Since the discovery of radium by Marie and Pierre Curie, and the subsequent observation that it could shrink tumors, researchers have sought additional radioisotopes for diagnostic and therapeutic applications. The different chemical and decay properties of individual isotopes make each one uniquely suited to different uses. The Department of Energy’s (DOE) Isotope Program, in the Office of Science, continues to support research in the production of a variety of radioisotopes to increase the number of options for future radioisotope-based treatments. Such is the case for uranium-230 an isotope of uranium. Researchers developed a method to make uranium-230 available to treat diseases by “targeted alpha therapy,” a method that uses alpha-emitting isotopes to treat disease. These isotopes are tethered to biologically compatible compounds to make radioactive drugs or “radiopharmaceuticals” that can be safely injected into the human body and directly transported to the tumor. Other examples of alpha-emitting isotopes produced under the DOE Isotope Program that show promise for targeted alpha therapy include actinium-225 and bismuth-213.
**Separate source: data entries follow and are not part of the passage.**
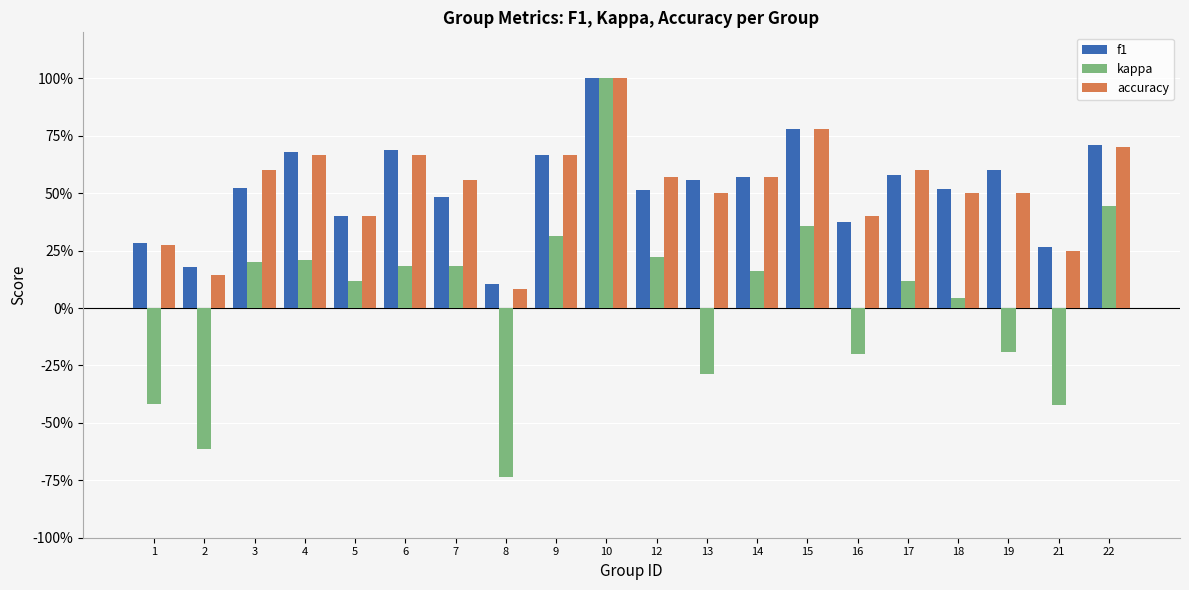

What is the difference between the maximum and minimum values in the accuracy series?

0.9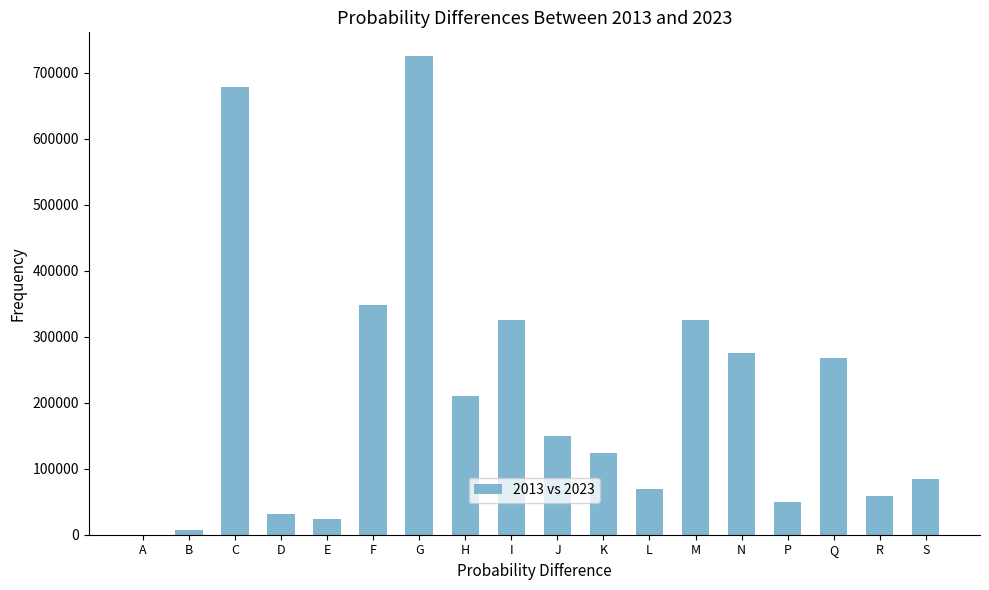

Which has a higher value, K or L?

K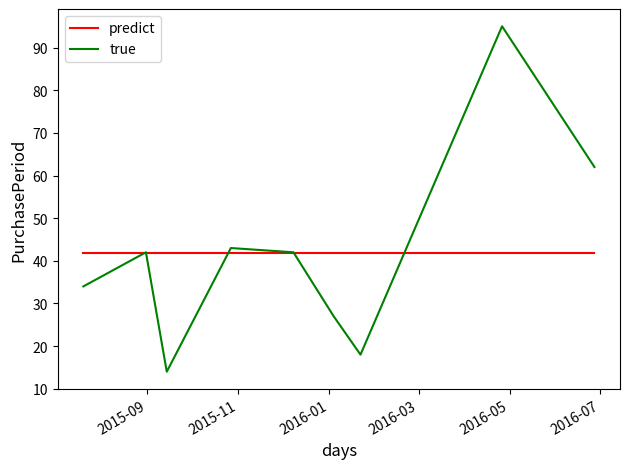

Which series has the widest spread of values?

true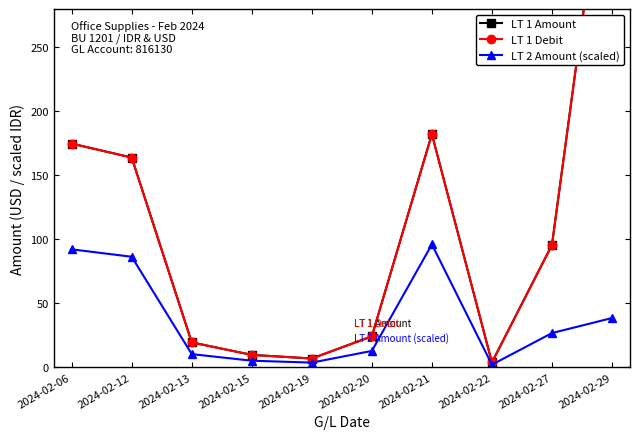

Reading left to right, list all the values displayed in this chart.

LT 1 Amount: 174.8	163.9	19.4	9.6	6.8	24.1	182.2	3.7	95.5	443.1
LT 1 Debit: 174.8	163.9	19.4	9.6	6.8	24.1	182.2	3.7	95.5	443.1
LT 2 Amount (scaled): 92.1	86.3	10.2	5.1	3.6	12.7	96.0	1.9	26.7	38.4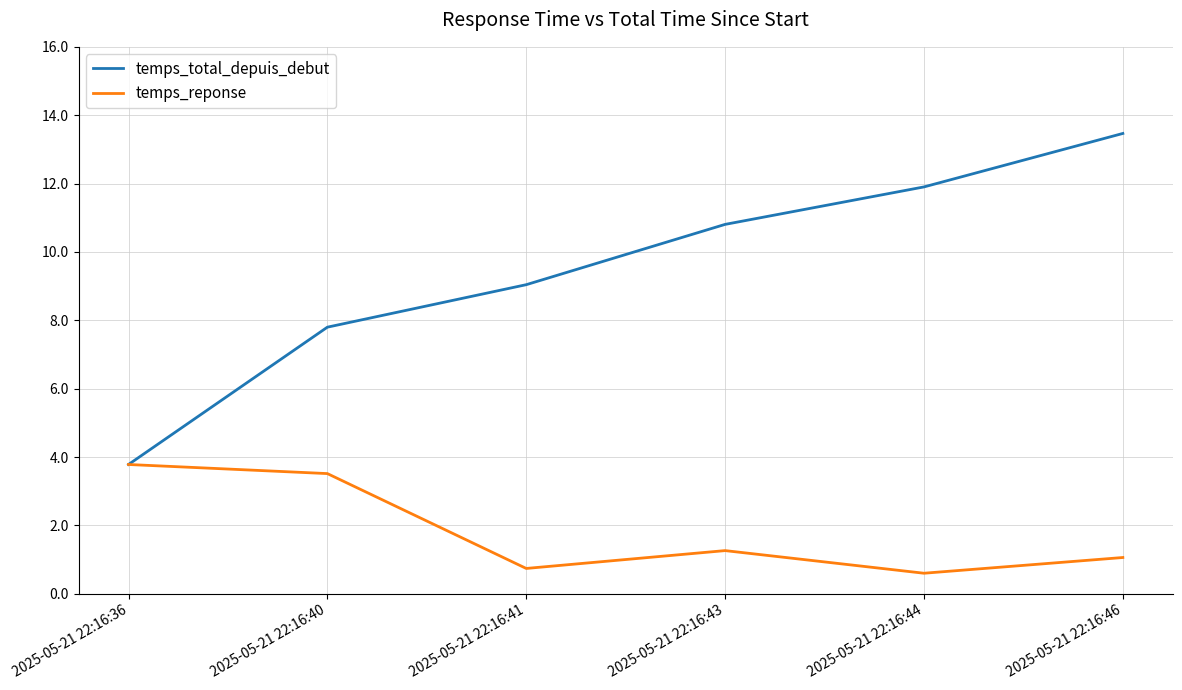

True or false: temps_total_depuis_debut has a value of 13.5 at 2025-05-21 22:16:46.

True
The production of uranium-230 starts with placing thorium metal, which occurs abundantly in nature as thorium-232, in a high energy proton beam. During this process, some of the natural thorium is converted into the isotope proactinium-230. The protactinium-230 decays into uranium-230, which further decays to form an isotope of the element thorium, thorium-226. Both of these isotopes, uranium-230 and thorium-226, have potential for use in radiopharmaceuticals. The apparatus that provides the short-lived thorium-226 daughter from the decay of its longer-lived parent uranium-230 is called a “generator.” A generator uses simple, distinct chemical steps to cleanly separate the parent from the daughter, which gives a continual supply for the next steps in radiopharmaceutical development. DOE Isotope Program researchers are now working on scaled-up production of uranium-230 to make both these isotopes widely available for broader evaluation as potential therapy agents. 

Funding

This research is supported by the U.S. Department of Energy Isotope Program, managed by the Office of Science.